Next go to the Social Security Administration and apply for Social Security Supplemental Income. The Administration may send you to a psychologist to verify your child’s disability. Be sure to make multiple copies of those findings, too. You think they will keep this information in a file or computer, but don’t bet on it. If you qualify for SSI it may come medical coupons to help off-set some of the medical costs associated with raising a special needs child.
You may also qualify for Respite Care and depending on the level of your offspring’s disability it may be a life saver. It is difficult to find qualified Respite Care givers, but if your child is in Special Education classes there may be Para educators in your child’s school who do Respite Care evenings and weekends or you may know college students who are familiar with our child and can get signed up to do Respite Care.
As your child gets to middle and high school age, get him/her signed up with the Department of Developmental Disabilities. As your child receives training in school toward a job, monies will be available to help support them in a job when they exit public school. If you are lucky, your child will find a compatible job before that support runs out. Depending on your child’s disability you may have to decide between quitting your own job to take up the slack in supporting your child’s job or giving up on employment for your child. I know more than one parent who has chosen the latter route.
With employment will come extensive record keeping of pay stubs and a roller coaster of SSI amounts on monthly checks. In the event that your child becomes unemployed getting your SSI payments restored to their original amount may take you one to two years depending on the cooperation of your child’s employer. You may have to make a career of sitting on hold trying to speak with a human being to convince your child is not working.
The most frustrating part of dealing with the Social Security Administration is when they decide that your child needs to be reevaluated to make sure they have not been cured of their disability. We ran into this when my daughter, who has Down’s Syndrome was sixteen. We had moved from California where we were receiving SSI payments to Washington. When I attempted to get her payments moved to Washington the office in Astoria Oregon, the nearest to our home, decided that she needed to be reevaluated. I couldn’t believe that a governmental office would ask a family to prove that a child still had a genetic anomaly—had not been cured in the night. I assured them that should I awake some morning to find my daughter “cured” they would be the first to know right after the Pope. It didn’t matter.
The entire process of Social Security finding a psychologist to test my daughter took six months. In the meantime we lost her benefits. Simultaneously I lost my job and during that time we lived on unemployment and my meager savings. Finally we got an appointment to see the psychologist. He called to schedule the visit and told me that I would be leaving my daughter with him for a couple of hours. I could go shopping or something since he had no waiting room. No way was I going to leave a handicapped young woman with a strange man, psychologist or no, alone for two hours and I told him so. Well, he told me, I’d have to wait in the hall. When we arrived at the office and I knocked on the door the psychologist opened it, took one look at my daughter and said, “They didn’t tell me she has Down’s Syndrome.

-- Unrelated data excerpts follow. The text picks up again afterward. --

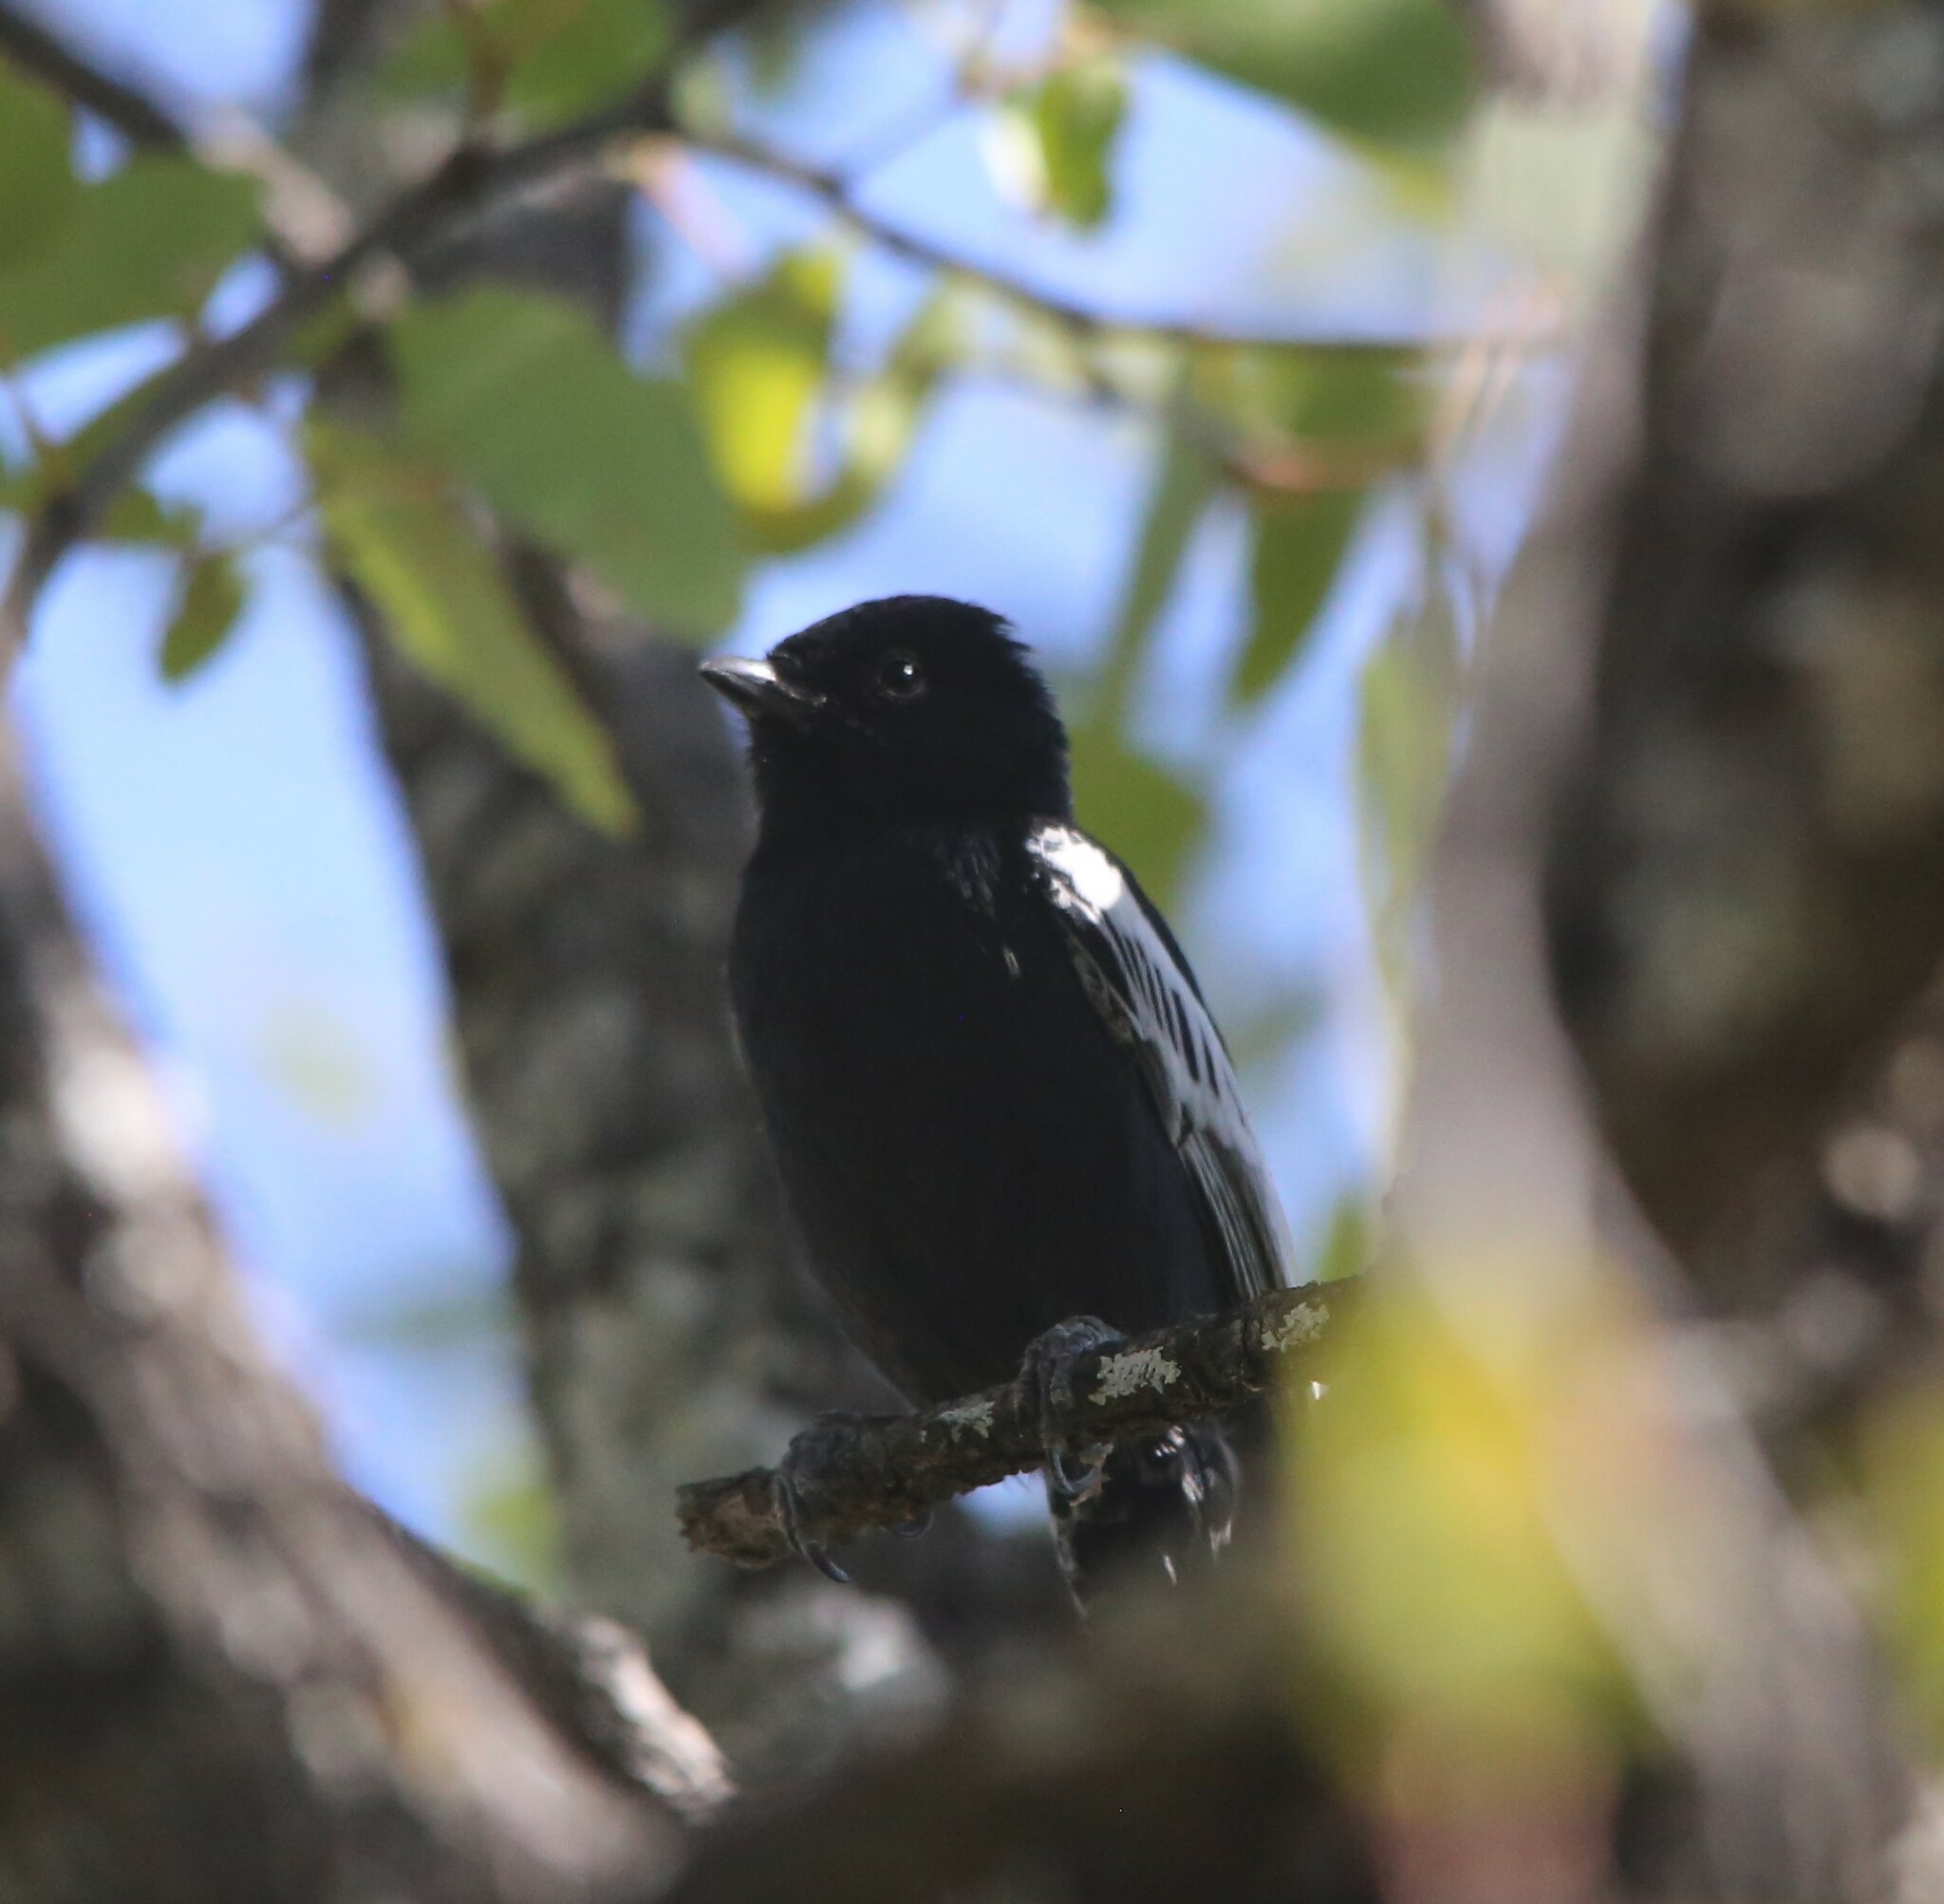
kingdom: Animalia
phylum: Chordata
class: Aves
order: Passeriformes
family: Paridae
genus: Parus
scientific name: Parus niger
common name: Southern black tit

This will take about 15 minutes for me to fill out the paperwork.” It took about ten.
It was another month before we received a check for seven months worth of SSI payments, sans interest. In the meantime I’d exhausted our savings, had a car on its last legs, and literally pounded on the counter of the Astoria Social Security in desperation over not having the money. That office now has Plexiglas to prevent irate recipients from doing that or worse.
When my daughter exited the public school system at age 21, no one bothered to tell us that I could receive Parent Care Provider money for continuing to care for her. After initially registering with the Tacoma DDD after moving from Nachotta to Gig Harbor they contracted with a private agency to support her in employment for a few years. After that we were largely ignored until we got a new case manager. That is when I discovered that I could have been receiving Parent Care Provider money for doing what I consider to be my job, caring for my daughter at home. Even after it was offered to me, something of my grandfather’s pride that prevented him from going on “the dole” during the Great Depression, prevented me from applying for two years. Finally I decided that it would be a good idea in case something happened to me so my husband could step into the position or one of her brothers. If you have a special needs child who has reached majority age and you are still caring for him/her at home do not hesitate to apply. We’ve had good case managers and bad ones and the yearly evaluation takes an afternoon, but if you’re lucky you can do it over a pot of tea with a nice person.
Now my daughter is nearly 38 years old and Social Security is once again wanting to determine if some miracle has happened and she no longer has Down’s Syndrome. Why, in this age of computers, recipients who have a genetic condition that prevents them from functioning in the general population cannot have their files coded as such is beyond me. Why they can’t read the findings of the psychologist in Astoria in 1987 and see that she has a condition that is not going to improve, in all likelihood will worsen over time, is also beyond me. So once again I have to prove that she is still mentally and physically handicapped. Paper trail. Parents, be prepared. Don’t assume that only an idiot could doubt your child’s disability. There are idiots working at the Social Security Administration.